US court rejects Magic Leap claim that Nreal founder stole mixed-reality secrets - Borlands
https://www.engadget.com/us-court-rejects-magic-leap-claims-nreal-founder-stole-mixedreality-secrets-120537120.html
======
shakna
> In fact, Plaintiff’s complaint is devoid of any allegation as to what
> specific “confidential information” Plaintiff believes that Xu used to start
> Nreal or to create and promote the Nreal Light.
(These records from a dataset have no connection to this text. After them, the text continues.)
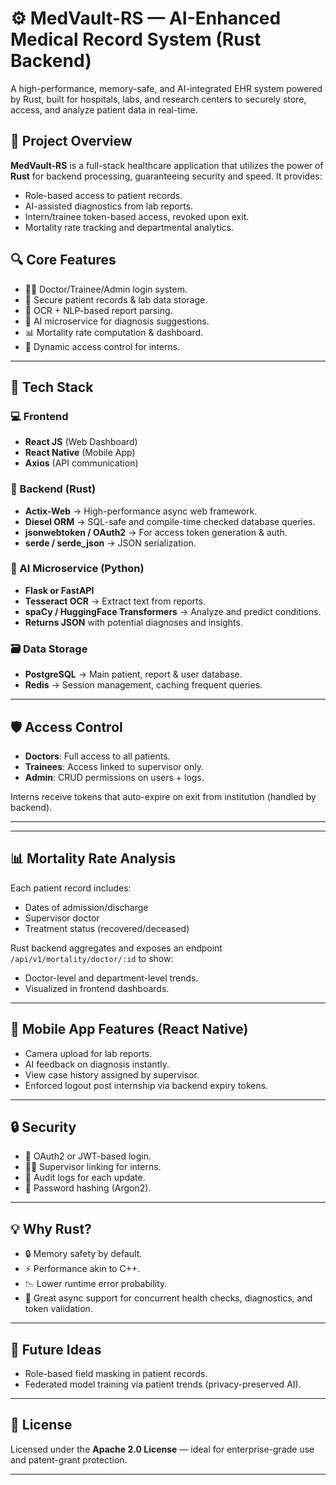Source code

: # ⚙️ MedVault-RS — AI-Enhanced Medical Record System (Rust Backend)

A high-performance, memory-safe, and AI-integrated EHR system powered by Rust, built for hospitals, labs, and research centers to securely store, access, and analyze patient data in real-time.

## 🚀 Project Overview

**MedVault-RS** is a full-stack healthcare application that utilizes the power of **Rust** for backend processing, guaranteeing security and speed. It provides:
- Role-based access to patient records.
- AI-assisted diagnostics from lab reports.
- Intern/trainee token-based access, revoked upon exit.
- Mortality rate tracking and departmental analytics.

## 🔍 Core Features

- 🧑‍⚕️ Doctor/Trainee/Admin login system.
- 📁 Secure patient records & lab data storage.
- 📑 OCR + NLP-based report parsing.
- 🧠 AI microservice for diagnosis suggestions.
- 📊 Mortality rate computation & dashboard.
- 🔐 Dynamic access control for interns.

---

## 🧰 Tech Stack

### 💻 Frontend

- **React JS** (Web Dashboard)
- **React Native** (Mobile App)
- **Axios** (API communication)

### 🔧 Backend (Rust)

- **Actix-Web** → High-performance async web framework.
- **Diesel ORM** → SQL-safe and compile-time checked database queries.
- **jsonwebtoken / OAuth2** → For access token generation & auth.
- **serde / serde_json** → JSON serialization.

### 🧠 AI Microservice (Python)

- **Flask or FastAPI**
- **Tesseract OCR** → Extract text from reports.
- **spaCy / HuggingFace Transformers** → Analyze and predict conditions.
- **Returns JSON** with potential diagnoses and insights.

### 🗃️ Data Storage

- **PostgreSQL** → Main patient, report & user database.
- **Redis** → Session management, caching frequent queries.

---

## 🛡️ Access Control

- **Doctors**: Full access to all patients.
- **Trainees**: Access linked to supervisor only.
- **Admin**: CRUD permissions on users + logs.

Interns receive tokens that auto-expire on exit from institution (handled by backend).

---

---

## 📊 Mortality Rate Analysis

Each patient record includes:
- Dates of admission/discharge
- Supervisor doctor
- Treatment status (recovered/deceased)

Rust backend aggregates and exposes an endpoint `/api/v1/mortality/doctor/:id` to show:
- Doctor-level and department-level trends.
- Visualized in frontend dashboards.

---

## 📱 Mobile App Features (React Native)

- Camera upload for lab reports.
- AI feedback on diagnosis instantly.
- View case history assigned by supervisor.
- Enforced logout post internship via backend expiry tokens.

---

## 🔒 Security

- 🔐 OAuth2 or JWT-based login.
- 🕵️‍♂️ Supervisor linking for interns.
- 🧾 Audit logs for each update.
- 🔑 Password hashing (Argon2).

---

## 💡 Why Rust?

- 🔒 Memory safety by default.
- ⚡ Performance akin to C++.
- 📉 Lower runtime error probability.
- 🧵 Great async support for concurrent health checks, diagnostics, and token validation.

---

## 📘 Future Ideas

- Role-based field masking in patient records.
- Federated model training via patient trends (privacy-preserved AI).

---

## 🧾 License

Licensed under the **Apache 2.0 License** — ideal for enterprise-grade use and patent-grant protection.

---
In the absence of any
> specific allegation, the Complaint conclusorily recites the “breach” element
> of Plaintiff’s breach of contract claim, which is inadequate to state a
> claim for breach of contract.

Whilst the court upheld that the contract on intellectual property was sound,
it looks like Magic Leap was completely unable to say how the IP was even used
in Nreal.

> Although Plaintiff need not spell out the exact details of Plaintiff’s
> confidential designs in order to adequately plead breach, Plaintiff must do
> more than simply state that Xu breached the confidentiality agreement by
> disclosing confidential information.

It seems like Magic Leap were hoping to prove the assertion all based on
discovery, but discovery is not a fishing expedition - you need to have actual
evidence and not just aspersions. Though, the court has given them room to
amend their claims and try again, so this might not be over - though they only
have 30 days to get their paperwork in better order than it has been so far.